> _AIM OF THE EXERCISE_
Retype each entry below line for line, keeping every character unchanged.

> _EXERCISE MATERIAL_
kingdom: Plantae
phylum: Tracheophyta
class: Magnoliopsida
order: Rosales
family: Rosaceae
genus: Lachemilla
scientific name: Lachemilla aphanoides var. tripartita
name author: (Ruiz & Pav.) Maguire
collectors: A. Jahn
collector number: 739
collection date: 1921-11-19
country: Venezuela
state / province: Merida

> _CORRECT RESPONSE_
kingdom: Plantae
phylum: Tracheophyta
class: Magnoliopsida
order: Rosales
family: Rosaceae
genus: Lachemilla
scientific name: Lachemilla aphanoides var. tripartita
name author: (Ruiz & Pav.) Maguire
collectors: A. Jahn
collector number: 739
collection date: 1921-11-19
country: Venezuela
state / province: Merida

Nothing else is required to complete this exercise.